Кларенс сознавал, что не способен, как иные мужчины, силой проложить себе дорогу, бросить девушку в кровать и... ну, по меньшей мере, удержать ее там, что при некоторых обстоятельствах, возможно, самое правильное решение. Лучше он позвонит Мэрилин сегодня вечером, часов в семь, когда она вернется из кино. Может, она немножко остынет. Кларенс прикрыл ладонью глаза. Из-за этой истории он может потерять Мэрилин. Манзони хватит на то, чтобы снова позвонить ей, просто потрепать нервы.
Кларенс подумал о Рейнолдсах, об их горе, о своей промашке. Этот поляк подонок! Парочка полицейских выбила бы из него правду, но психиатры не станут возиться. Они попытаются поставить диагноз и подлечить этого мерзавца — зачем? Чтобы он собрал больше подаяний и, возможно, снова начал требовать выкуп за другую собаку или за ребенка? Как долго его продержат в Бельвью? Скорее всего, против людей типа Роважински не предусмотрено никаких специальных мер.

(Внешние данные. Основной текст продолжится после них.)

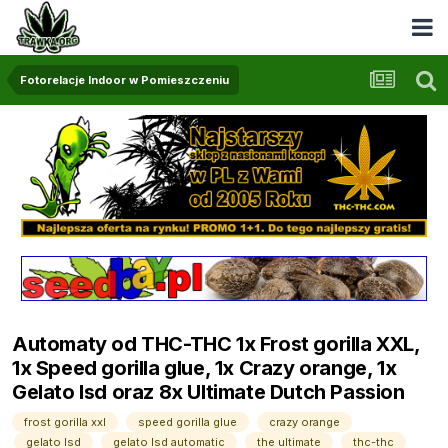
Fotorelacje Indoor w Pomieszczeniu
Automaty od THC-THC 1x Frost gorilla XXL,
1x Speed gorilla glue, 1x Crazy orange, 1x
Gelato lsd oraz 8x Ultimate Dutch Passion
frost gorilla xxl
speed gorilla glue
crazy orange
gelato lsd
gelato lsd automatic
the ultimate
thc-thc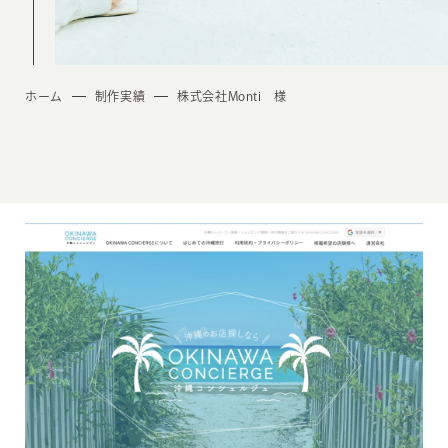
ホーム
制作実績
株式会社Monti 様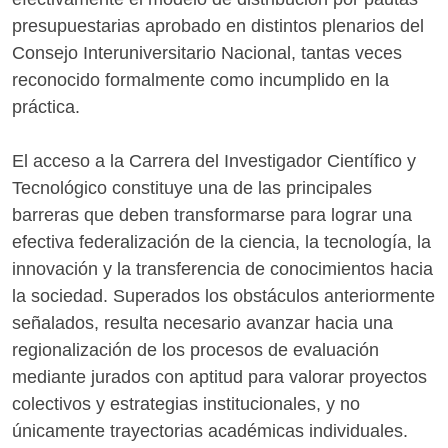
presupuestarias aprobado en distintos plenarios del
Consejo Interuniversitario Nacional, tantas veces
reconocido formalmente como incumplido en la
práctica.
El acceso a la Carrera del Investigador Científico y
Tecnológico constituye una de las principales
barreras que deben transformarse para lograr una
efectiva federalización de la ciencia, la tecnología, la
innovación y la transferencia de conocimientos hacia
la sociedad. Superados los obstáculos anteriormente
señalados, resulta necesario avanzar hacia una
regionalización de los procesos de evaluación
mediante jurados con aptitud para valorar proyectos
colectivos y estrategias institucionales, y no
únicamente trayectorias académicas individuales.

Он понимал, что перед ночным дежурством надо поспать, поэтому надел пижаму и залез под одеяло, однако в конце концов взял книгу, потому что заснуть так и не удалось.
В семь часов телефон Мэрилин не отвечал. Не ответила она и около десяти, и около полуночи. Кларенс подозревал, что она нарочно не берет трубку.